Then the air cracks with a sonic boom.
Then another. And another, till a whole chorus resounds out from the darkness of the clawDrill-carved tunnel as it gives birth to a small army. Two, twenty, fifty armored shapes in gravBoots scream up out of the tunnel toward us. To my left, my right. Painted blood-red, pouring pulsefire skyward behind us. My hair stands on end and I smell ozone. Superheated munitions ripple blue from friction as they tear through air molecules. Miniguns mounted on shoulders vomit death.
Amidst the rising Sons of Ares, a crimson, armored man with the spiked helmet of his father zips
forward and catches Victra seconds before she impacts on the roof of a skyscraper. The howling of
wolves babbles from his helmet’s speakers. It’s Ares himself. My best friend in all the worlds has not forgotten me. He has come with his legion of empire breakers and terrorists and renegades: the Howlers. A dozen metal men and women with black wolfcloaks kicking in the wind fly behind him.
The largest of them in pure white armor with blue handprints covering the chest and arms. His black cloak is stained with a red stripe down the middle. For a moment I think it’s Pax come back from the dead for me. But when the man catches me and Holiday, I see the glyphs drawn in the blue paint of the handprints. Glyphs from the south pole of Mars. It is Ragnar Volarus, prince of the Valkyrie Spires.

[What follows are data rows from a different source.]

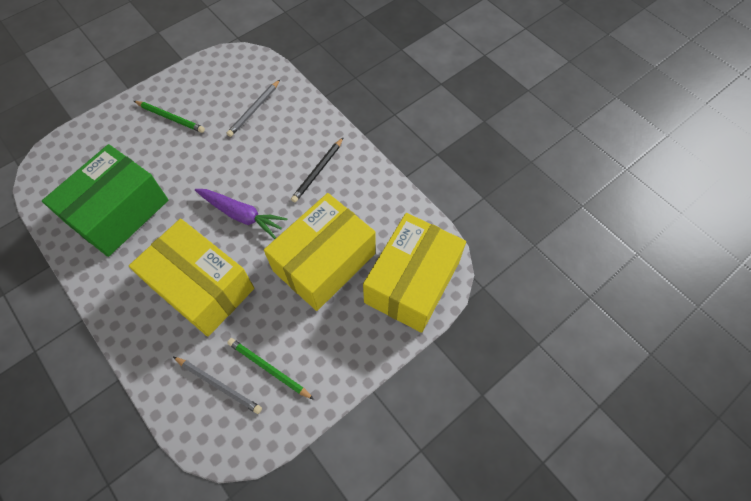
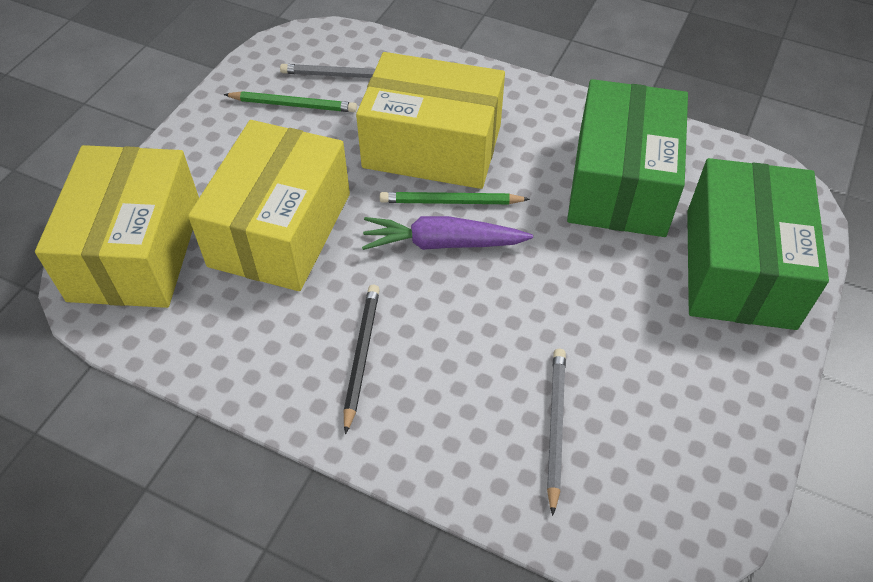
camera: 155 degrees right, 10 degrees down
green pencil [134,101,205,133] -> green pencil moved to [380,192,530,204]
none -> green box [687,158,829,330]

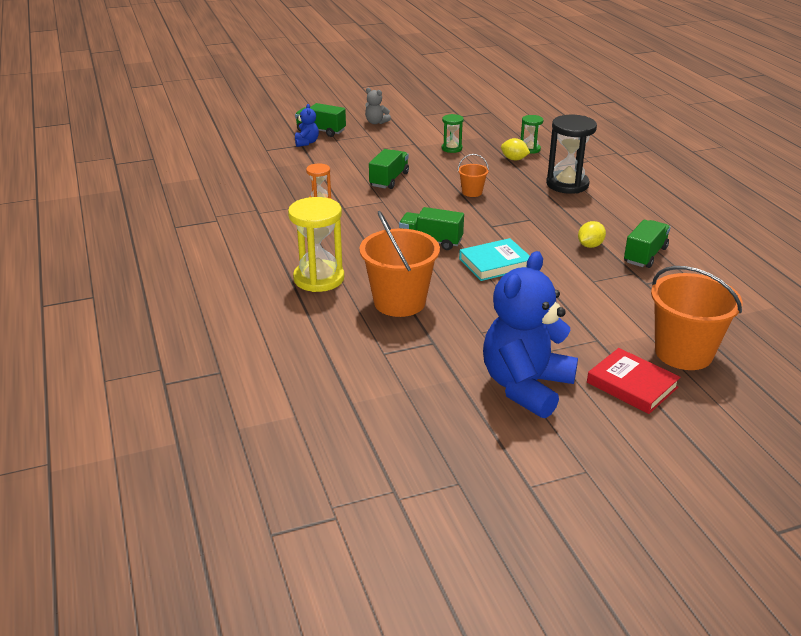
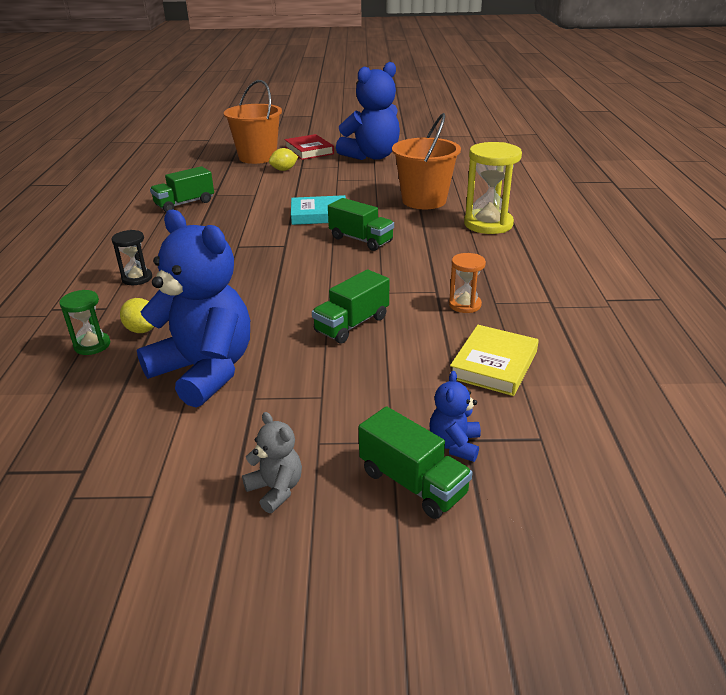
camera: 160 degrees left, 0 degrees up
green hourglass [442,114,464,153] -> blue teddy bear [137,210,250,407]
orange bucket [458,154,489,197] -> none
black hourglass [546,115,597,194] -> black hourglass [111,230,152,285], size x0.54
yellow lemon [578,221,606,248] -> yellow lemon moved to [269,148,298,171]
none -> yellow book [450,325,539,396]

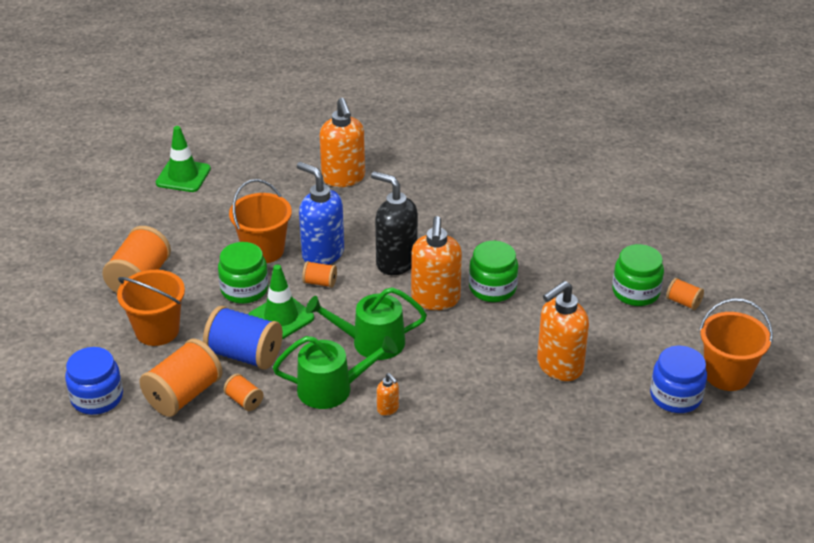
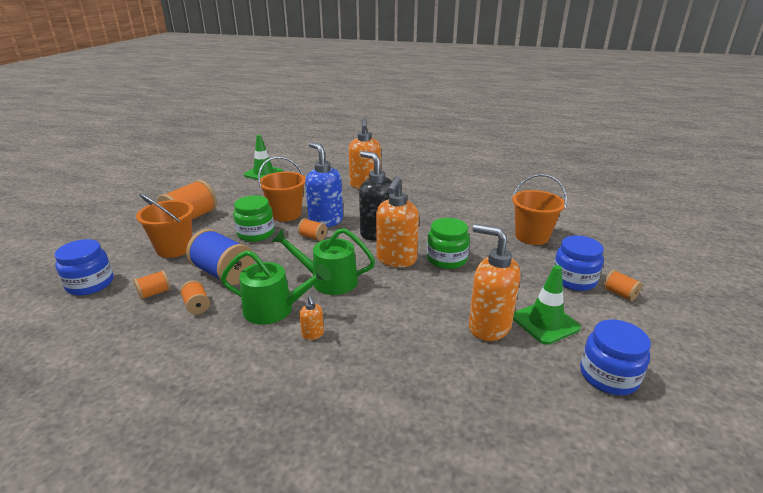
camera: 15 degrees right, 10 degrees down
orange spool [139,339,223,417] -> orange spool [134,270,171,300], size x0.49
green traffic cone [248,265,314,339] -> green traffic cone moved to [513,265,581,345]
orange soap dispenser [537,281,589,381] -> orange soap dispenser turned 60 degrees clockwise [469,224,520,341]
green jar [612,244,664,306] -> blue jar [553,235,604,291]
orange bucket [699,298,773,391] -> orange bucket moved to [512,174,567,245]

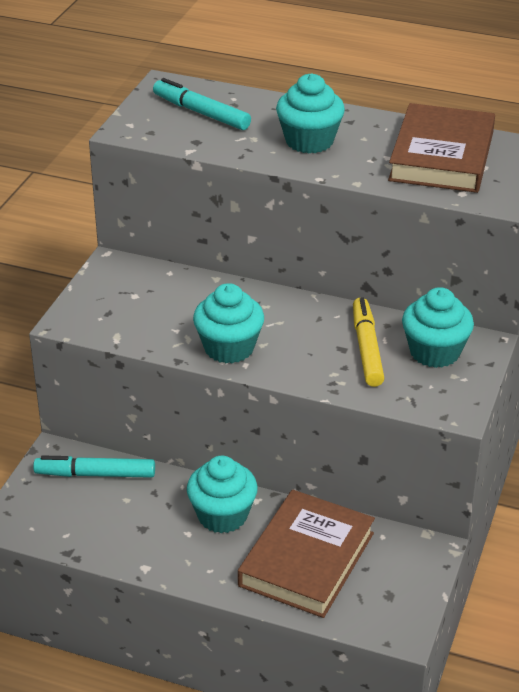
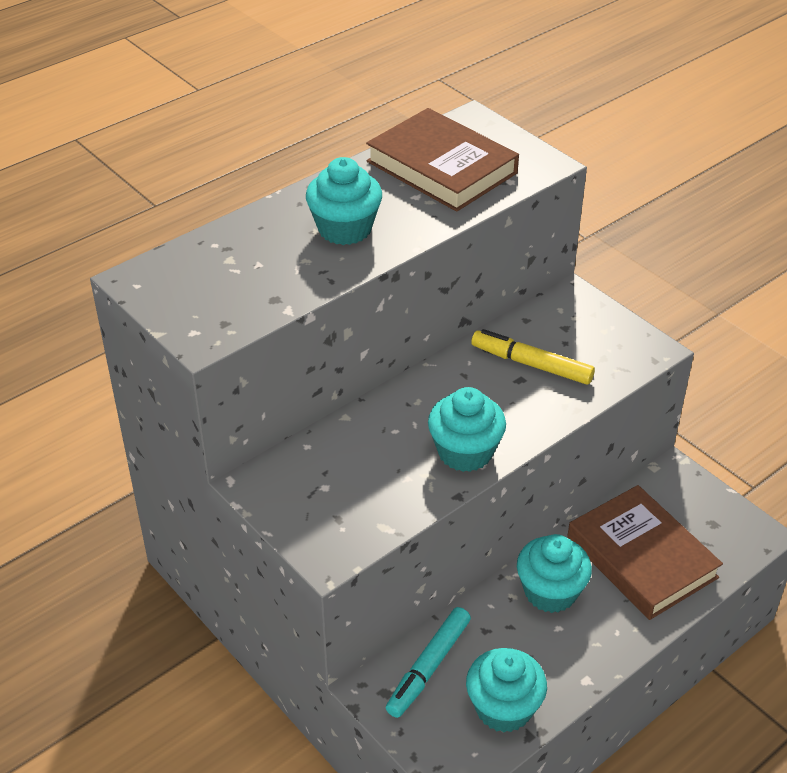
camera: 60 degrees left, 5 degrees up
turquoise marker [153,78,251,130] -> none
turquoise cupcake [402,287,474,368] -> turquoise cupcake moved to [466,648,547,733]

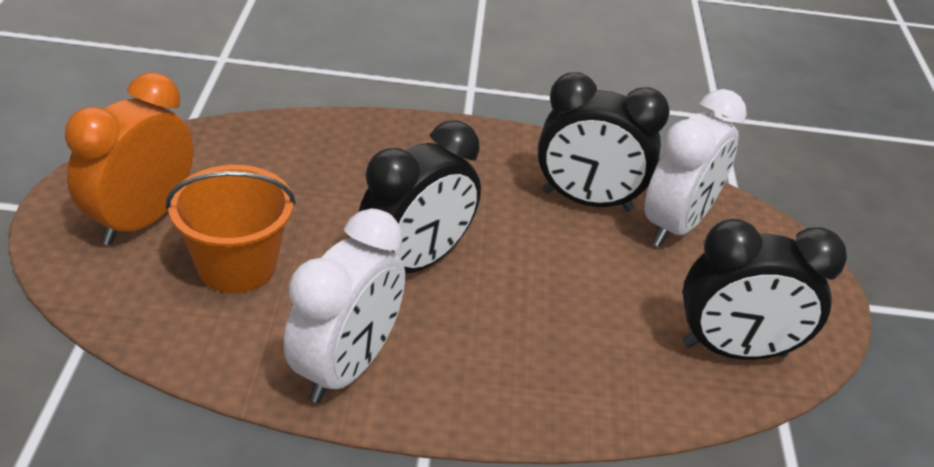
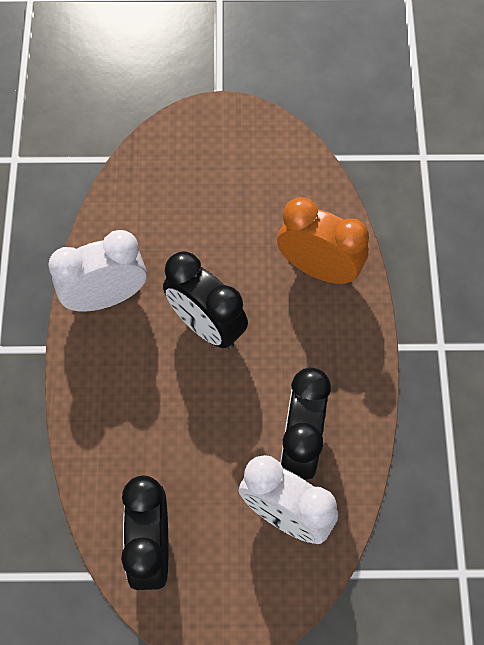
camera: 90 degrees right, 25 degrees up
orange clock [65,72,193,245] -> orange clock moved to [277,197,369,284]
orange bucket [166,165,296,293] -> none
white clock [283,208,405,403] -> white clock turned 135 degrees clockwise [48,230,147,311]

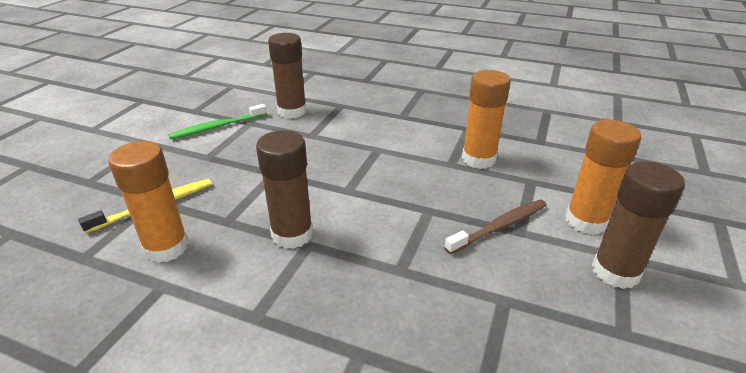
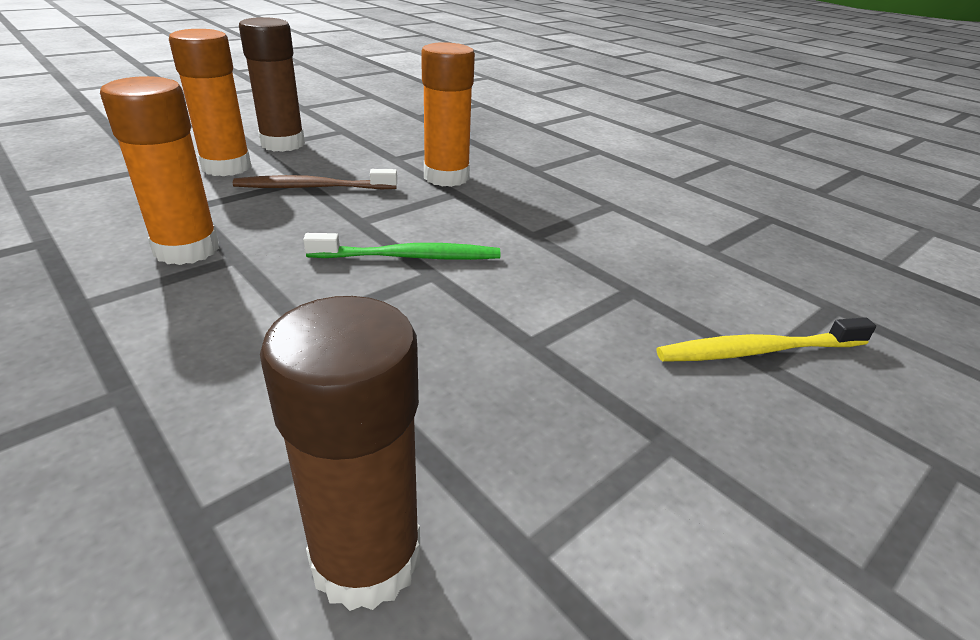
camera: 155 degrees left, 0 degrees up
orange glue stick [108,141,189,263] -> orange glue stick moved to [421,42,475,187]
green toothbrush [168,104,267,140] -> green toothbrush moved to [303,233,501,260]
brown glue stick [256,130,313,249] -> none

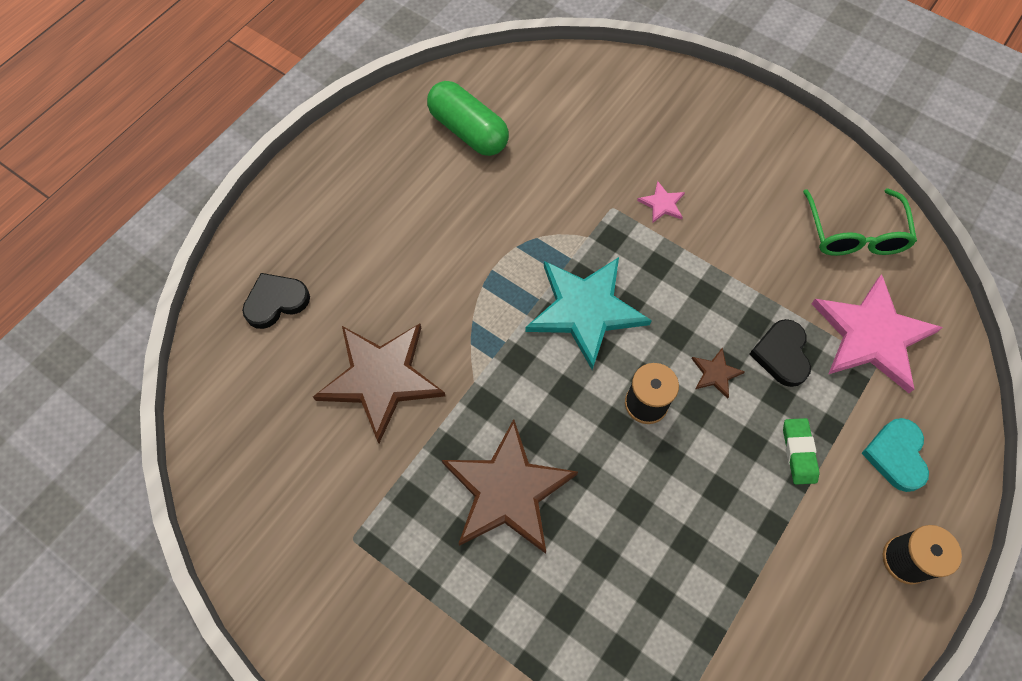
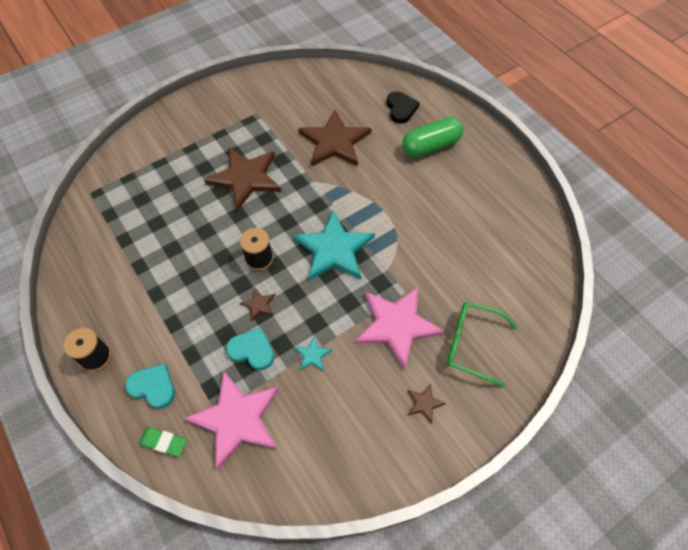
camera: 110 degrees right, 5 degrees down
green capsule [427,81,509,156] -> green capsule moved to [402,117,463,157]
pink star [637,181,685,223] -> pink star [355,287,445,370], size x2.40
black heart [750,319,811,387] -> turquoise heart [226,328,274,370]
green eraser [783,418,819,485] -> green eraser moved to [139,427,187,457]
green glasses [803,188,917,256] -> green glasses moved to [447,302,517,387]
none -> turquoise star [294,336,332,371]
none -> brown star [408,384,446,424]

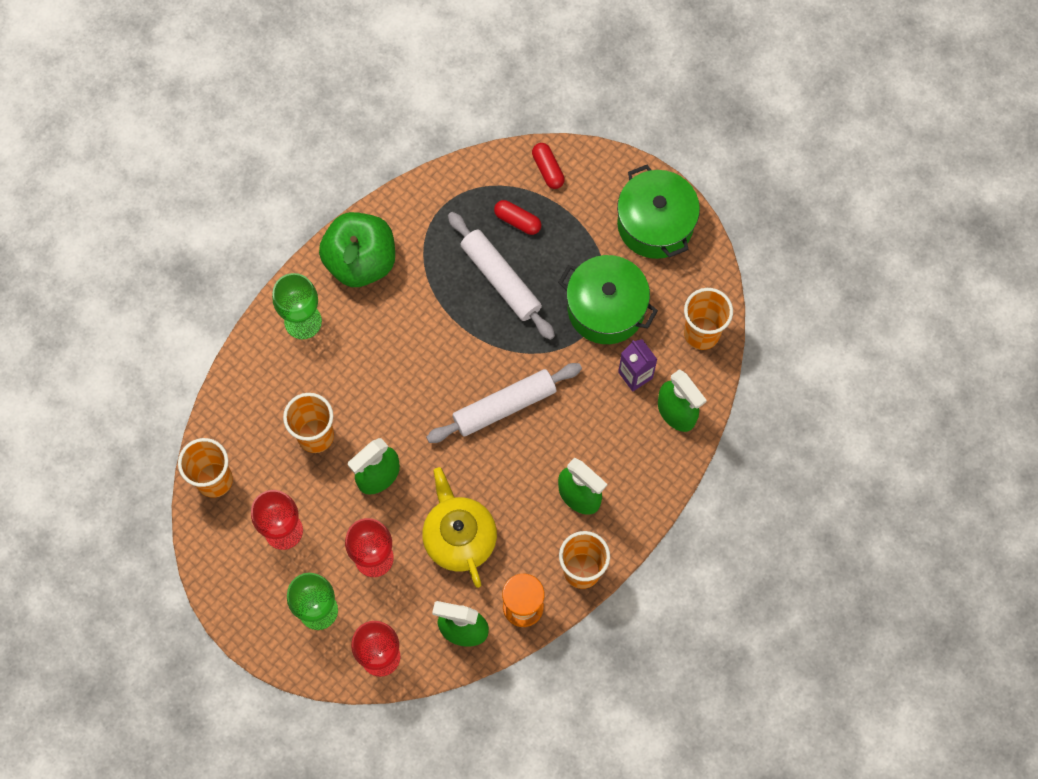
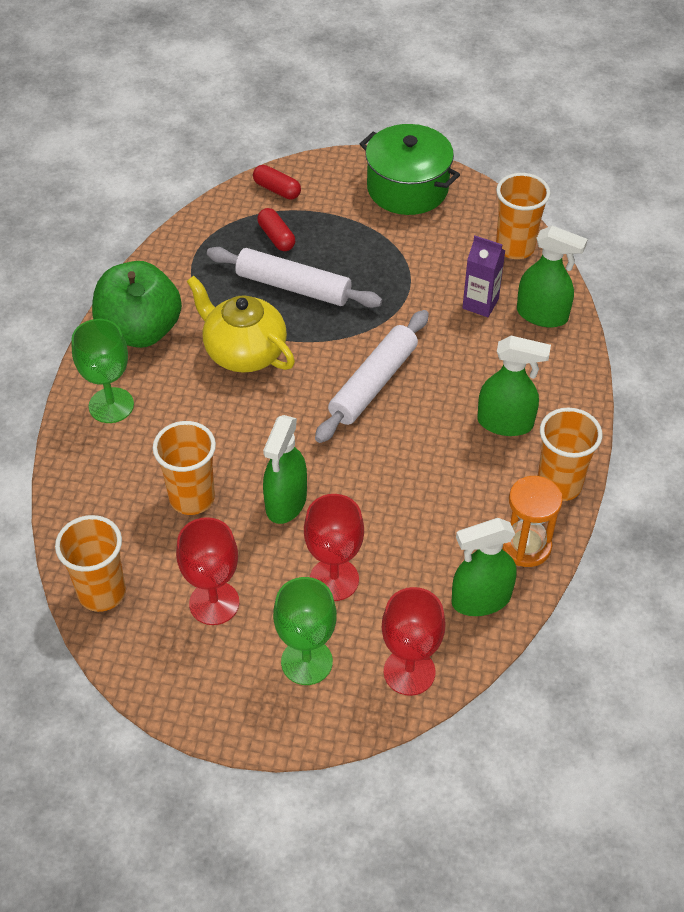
camera: 30 degrees left, 20 degrees down
yellow teapot [422,467,497,588] -> yellow teapot moved to [187,276,295,372]
red capsule [494,200,541,235] -> red capsule turned 60 degrees clockwise [257,208,295,251]
green pot [558,255,658,344] -> none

He tosses Holiday to another Howler and pushes me behind him so I can wrap my arms around his
neck, digging my fingers into the rivets of his armor. Then he banks through the smoking valley city toward the tunnel, shouting to me: “Hold fast, little brother.”
And he dives. Sevro to the left, clutching Victra, Howlers all around, their gravBoots screaming as we plummet into the darkness of the tunnel’s mouth. The enemy pursues. The sounds are horrible.
Screaming of wind. Rupture of rock as pulsefire rips into the walls behind us and weapons warble.
My jaw rattles against Ragnar ’s metal shoulder. His gravBoots vibrate at full burn. Bolts from the armor dig into my ribs. The battery pack above his tailbone slams into my groin as we weave and dart through pitch black. I’m riding a metal shark deeper and deeper into the belly of an angry sea. My ears pop. Wind whistles. A pebble slams into my forehead. Blood streams down my face, stinging my eyes. The only light the glowing of boots and the flash of weapons.
The skin of my right shoulder flares with pain. Pulsefire from our pursuers misses me by inches.
Still, my skin bubbles and smokes, lighting my jumpsuit’s sleeve on fire. The wind kills the flames.
But the pulsefire rips past again and boils into the Son’s gravBoots just ahead of me, melting the man’s legs into a single chunk of molten metal. He jerks in the air, slamming into the ceiling, where his body crumples. Helmet ripping off and spinning straight toward me.
—
Red light throbs through my eyelids. There’s smoke in the air. Meaty. Stings the back of the throat. Fat tissue charred and crispy. Chest hot with pain. A swamp of screams and howls and cries for mother all around. And something else. The sound of bumblebees in my ears. Someone’s above me. See them in the red light as I open my eyes. Screaming into my face. Pressing a mask to my mouth. A damp wolfcloak dangles from a metal shoulder, tickling my neck. Other hands touch mine. The world vibrates, tilts.
“Starboard! Starboard!” someone screams in the distance, as if underwater.
We’re on a ship. I’m surrounded by dying men. Burned, twisted husks of armor. Smaller men atop
them, bent like vultures, saws glowing in their hands as they peel the armor away, trying to free those dying of their burns inside. But the armor ’s melted tight. A hand touches mine. A boy lying beside me.
Eyes wide. Armor blackened. The skin of his cheeks is young and smooth beneath the soot and blood.
His mouth not yet creased by smiles. His breaths come shorter, quicker. He mouths my name.
And he’s gone.
I’m alone, far away from the horror, standing weightless and clean on a road that smells of moss and earth. My feet touch the ground, but I cannot feel it underfoot. To either side stretches the grass of wind-beaten moors. The sky flashes with lightning. My hands are without Sigils and drift along the cobbled wall that meanders on ahead to either side. When did I start walking? Somewhere in the distance, wood smoke rises. I follow the road, but I feel I have no choice. A voice calls to me from beyond a hill.
Oh tomb, O marriage chamber, hollowed out
house that will watch forever, where I go.
To my own people, who are mostly there;
Persephone has taken them to her.
Last of them all, ill-fated past the rest,
shall I descend, before my course is run.
Still when I get there I may hope to find
I come as a dear friend to my dear father
To you, my mother, and my brother too.